Jusqu’au 20 septembre, l’Été photographique de Lectoure, dans le Gers, met en lumière le travail de la photographe Aline Bovard Rudaz autour d’un pan méconnu de l’histoire industrielle suisse. Son projet, intitulé « Silence Radium », explore le sort des ouvrières de l’horlogerie qui, entre les années 1920 et 1960, ont manipulé des peintures au radium sans protection adaptée. Selon Libération, cette exposition invite à redécouvrir une tragédie sanitaire longtemps passée sous silence.
Ce qu'il faut retenir
- L’Été photographique de Lectoure présente jusqu’au 20 septembre le travail d’Aline Bovard Rudaz sur les ouvrières de l’horlogerie suisse exposées au radium.
- Ces femmes, employées dans des manufactures horlogères, utilisaient des peintures luminescentes contenant du radium pour peindre les cadrans.
- L’exposition met en avant les conséquences sanitaires de cette exposition prolongée, souvent fatale.
- Le projet s’appuie sur des archives et des témoignages pour restituer une histoire collective oubliée.
Une exposition qui donne la parole aux victimes
La photographe Aline Bovard Rudaz a mené un travail de recherche approfondi pour reconstituer le quotidien de ces ouvrières. « Ces femmes travaillaient dans des conditions extrêmes, souvent sans savoir les risques encourus », a-t-elle expliqué à Libération. Leurs mains, leurs lèvres, voire leurs cheveux étaient contaminés par le radium, un élément radioactif alors considéré comme inoffensif. Bovard Rudaz a compilé des archives photographiques, des articles de presse de l’époque et des témoignages pour donner corps à cette histoire.
L’exposition, qui se tient dans le cadre de l’Été photographique de Lectoure, se distingue par son approche visuelle et documentaire. Les clichés de Bovard Rudaz côtoient des documents d’archives, offrant un regard à la fois esthétique et historique sur ce drame industriel. « On a longtemps minimisé les conséquences de cette exposition, rappelle la photographe.

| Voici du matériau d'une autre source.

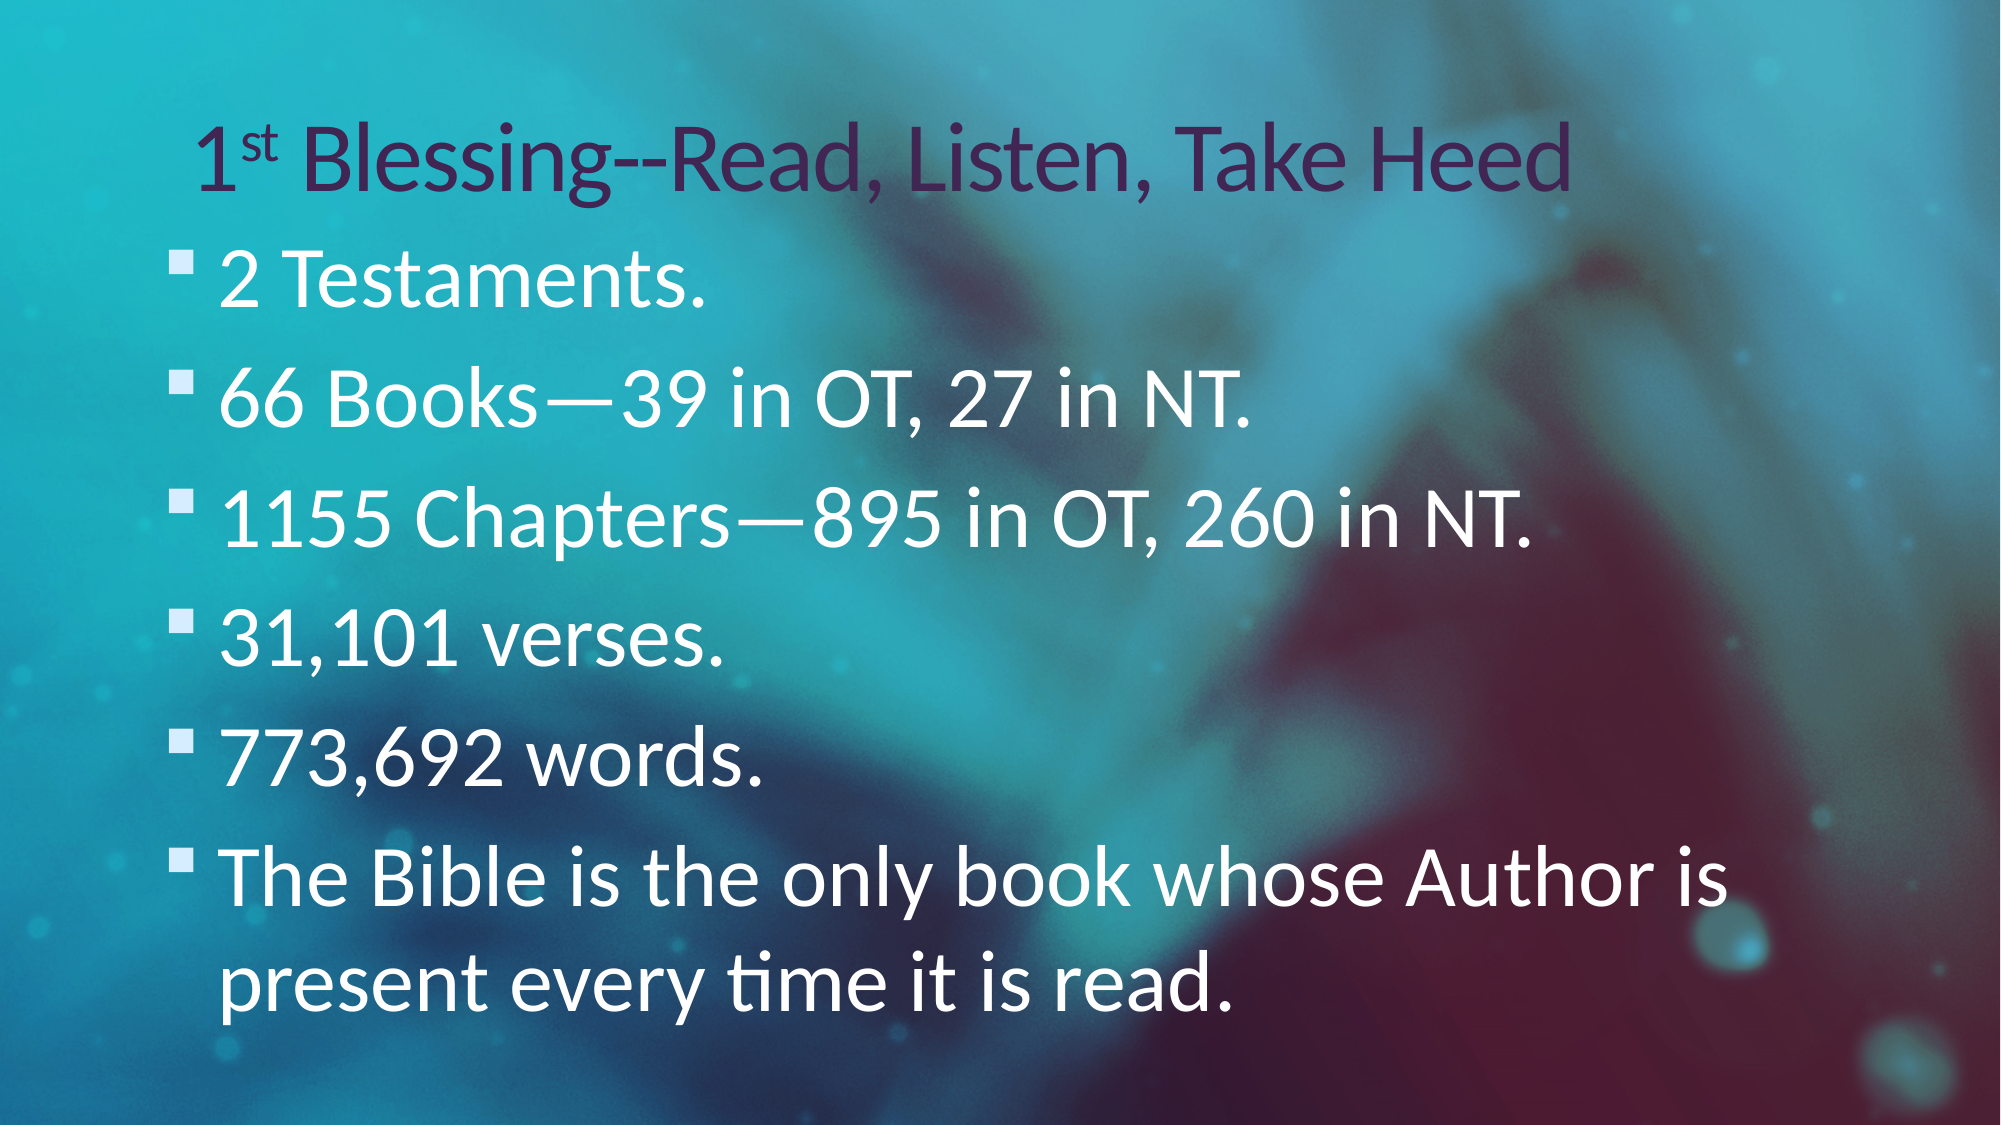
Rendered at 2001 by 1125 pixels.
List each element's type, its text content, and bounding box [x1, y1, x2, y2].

title 1st Blessing--Read, Listen, Take Heed [174, 83, 1900, 234]
picture [0, 0, 2001, 1125]
list 2 Testaments. 66 Books—39 in OT, 27 in NT. 1155 Chapters—895 in OT, 260 in NT. 31,101 verses. 773,692 words. The Bible is the only book whose Author is present every time it is read. [137, 212, 1825, 1038]
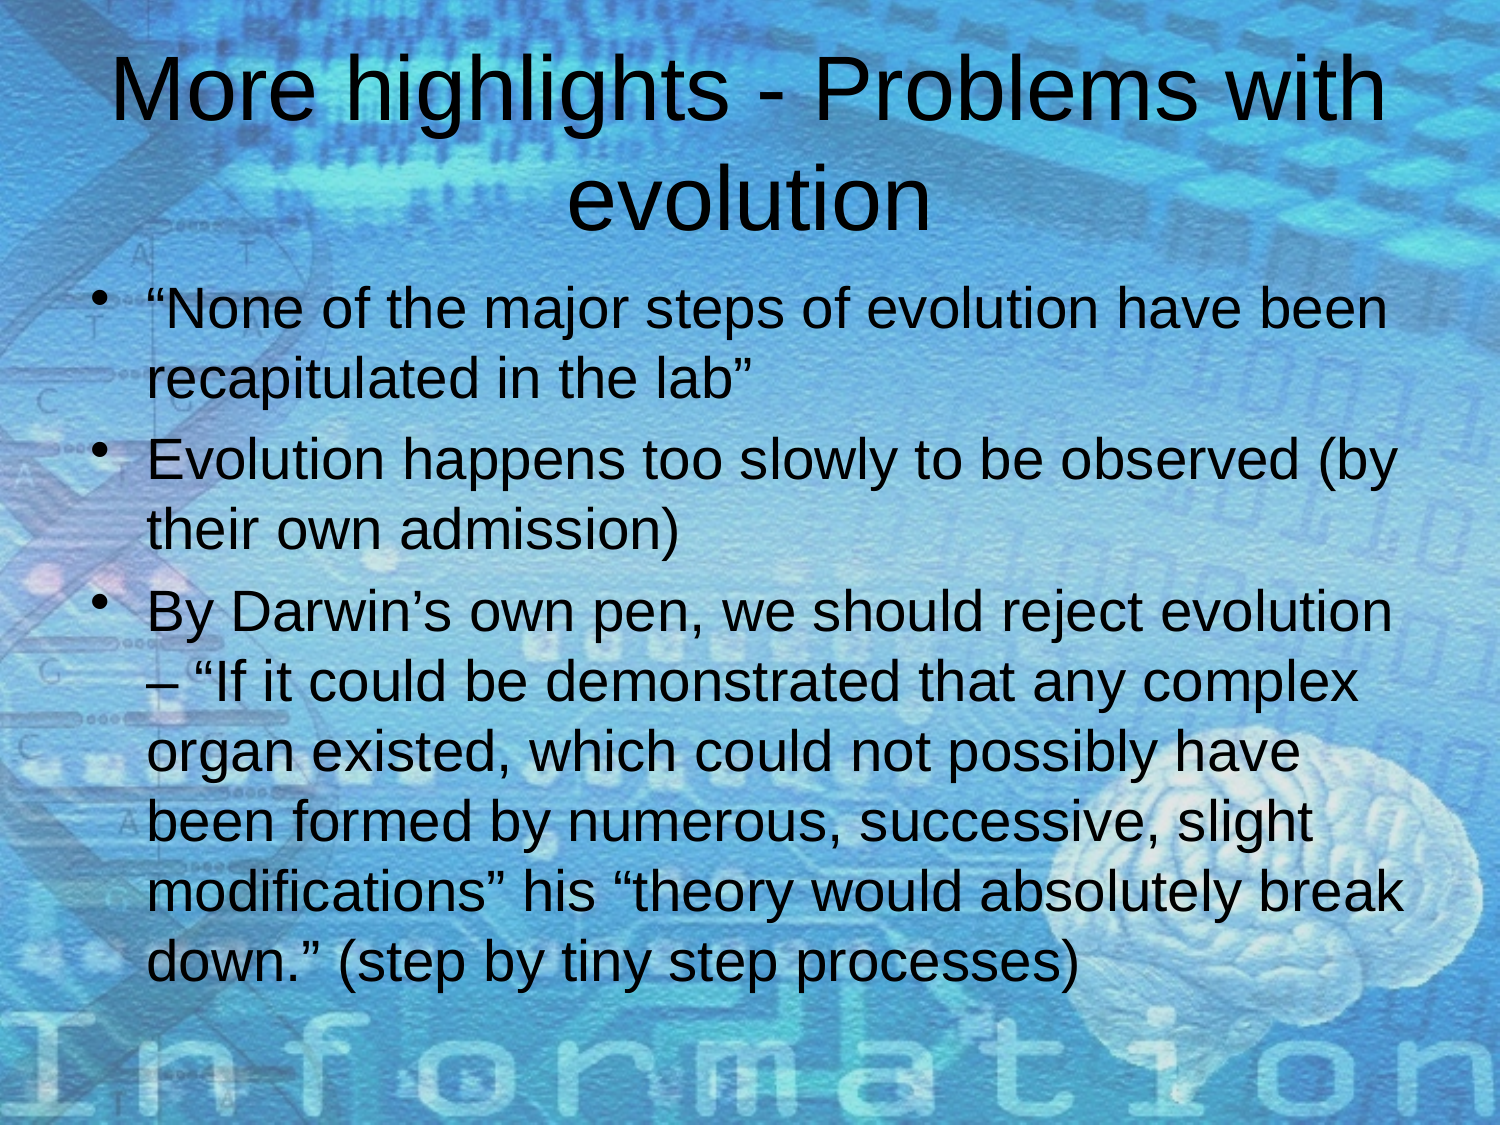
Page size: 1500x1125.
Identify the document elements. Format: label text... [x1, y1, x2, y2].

title More highlights - Problems with evolution [74, 44, 1426, 233]
list “None of the major steps of evolution have been recapitulated in the lab” Evolution happens too slowly to be observed (by their own admission) By Darwin’s own pen, we should reject evolution – “If it could be demonstrated that any complex organ existed, which could not possibly have been formed by numerous, successive, slight modifications” his “theory would absolutely break down.” (step by tiny step processes) [74, 262, 1426, 1006]
picture [0, 0, 1500, 1125]
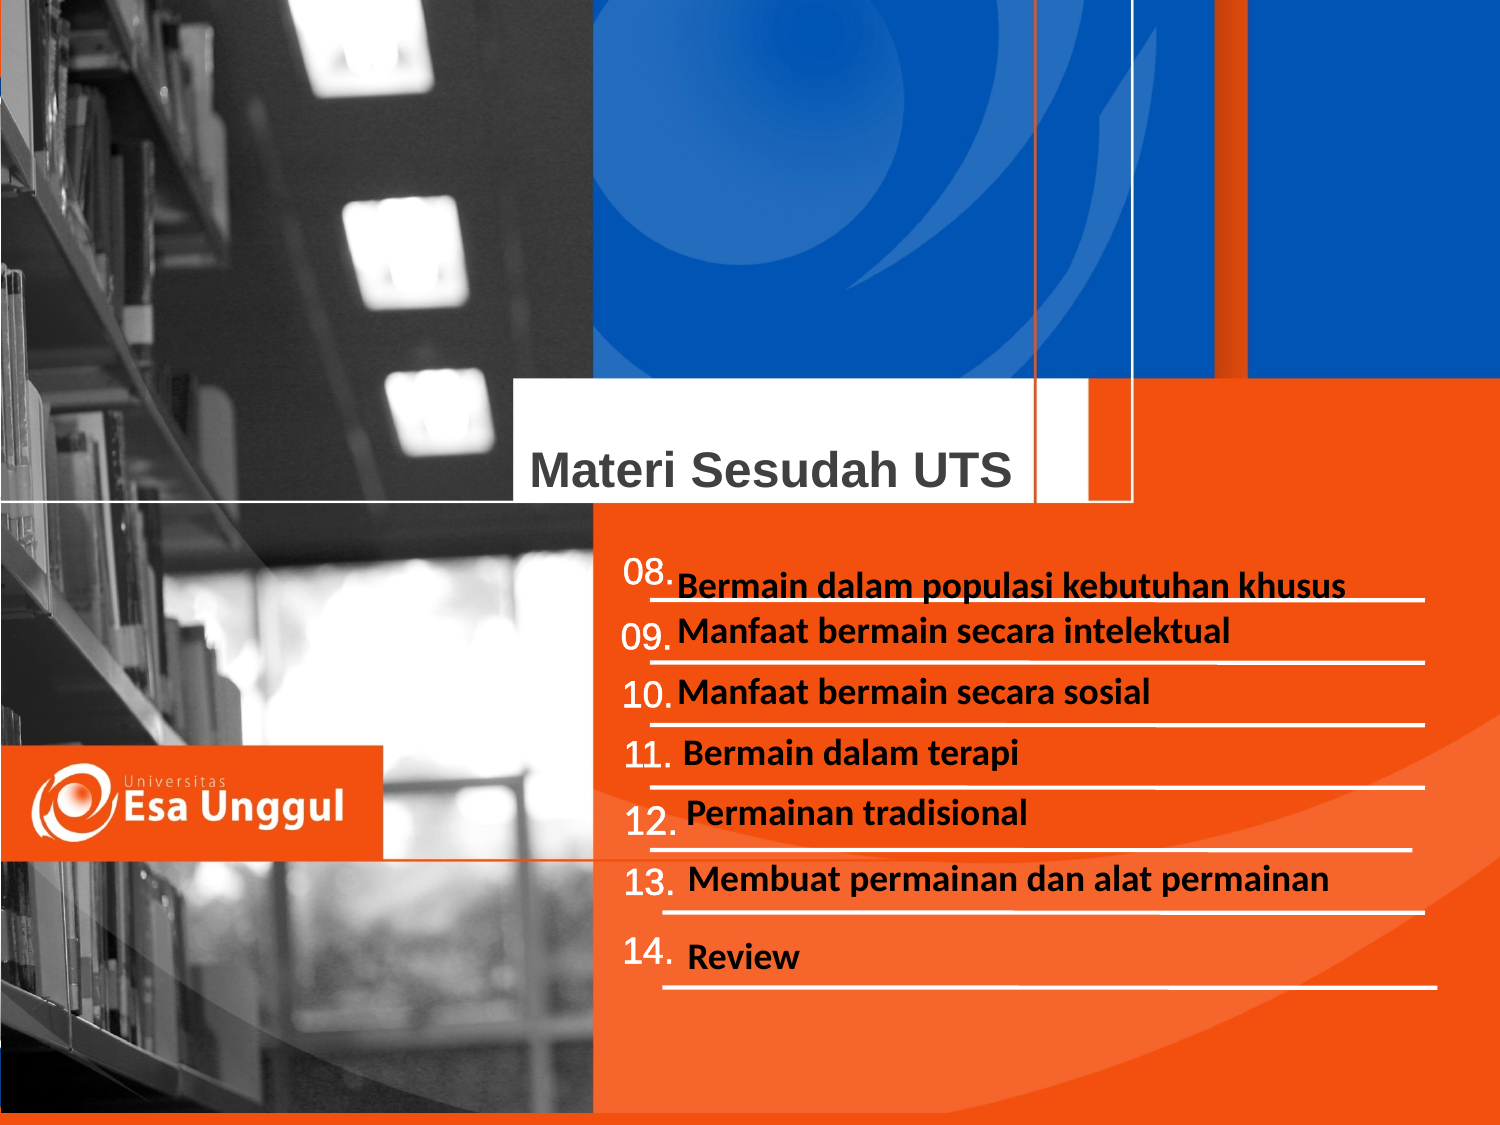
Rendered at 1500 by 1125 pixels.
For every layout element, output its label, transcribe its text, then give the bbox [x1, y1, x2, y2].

text_box Manfaat bermain secara sosial [662, 659, 1500, 720]
text_box Review [672, 924, 1500, 985]
picture [650, 573, 659, 581]
text_box [662, 720, 671, 783]
text_box Membuat permainan dan alat permainan [672, 846, 1500, 906]
text_box Permainan tradisional [671, 780, 1500, 841]
text_box Bermain dalam terapi [668, 720, 1500, 781]
text_box Bermain dalam populasi kebutuhan khusus Manfaat bermain secara intelektual [662, 553, 1500, 659]
picture [650, 561, 658, 568]
picture [0, 0, 1500, 1125]
picture [648, 685, 658, 704]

Pourtant, des centaines de femmes en sont mortes, souvent jeunes, de cancers ou de leucémies. »
Le radium, une menace sous-estimée dans l’horlogerie
Entre les deux guerres mondiales, le radium était largement utilisé dans l’industrie horlogère suisse pour ses propriétés luminescentes. Les ouvrières, souvent recrutées parmi les couches les plus modestes de la population, appliquaient à la brosse des peintures à base de radium sur les cadrans des montres. « Elles avaient l’habitude d’humidifier leurs pinceaux avec leurs lèvres pour affiner le trait, une pratique qui a contribué à leur contamination interne », précise un historien cité par Libération.
Les premières alertes sanitaires sont apparues dans les années 1920, mais il a fallu des décennies pour que les employeurs reconnaissent leur responsabilité. « Les manufactures horlogères ont longtemps nié les risques, allant jusqu’à maquiller les décès en maladies naturelles », souligne l’article. Ce n’est qu’à partir des années 1960 que des études ont confirmé le lien entre l’exposition au radium et les pathologies développées par les ouvrières.
Un hommage artistique et historique
Le projet de Bovard Rudaz s’inscrit dans une démarche à la fois artistique et militante. En exposant ces archives et en donnant à voir les visages de ces femmes, elle rend un hommage tardif à des victimes souvent oubliées. « Leur histoire mérite d’être connue, car elle interroge notre rapport au progrès et aux sacrifices humains qu’il a parfois exigés », a-t-elle indiqué. L’exposition est accompagnée d’un catalogue et de projections de témoignages oraux, permettant aux visiteurs de plonger dans cette période trouble.
Pour la photographe, cette recherche est aussi personnelle. « Ma grand-mère était horlogère dans le Jura suisse, une région marquée par cette industrie. Ce travail est une façon de lui rendre hommage, mais aussi de comprendre les silences qui ont entouré ce drame », confie-t-elle à Libération.
L’Été photographique de Lectoure, qui se poursuit jusqu’au 20 septembre, offre ainsi une occasion rare de confronter le public à une page sombre de l’histoire industrielle. Entre mémoire et justice, le travail d’Aline Bovard Rudaz rappelle que certaines vérités mettent des décennies à émerger — quand elles émergent.
Le radium était employé pour ses propriétés luminescentes, permettant aux cadrans des montres de briller dans l’obscurité. Cette technique, popularisée dans les années 1920, a été largement adoptée par l’industrie horlogère suisse, alors leader mondial.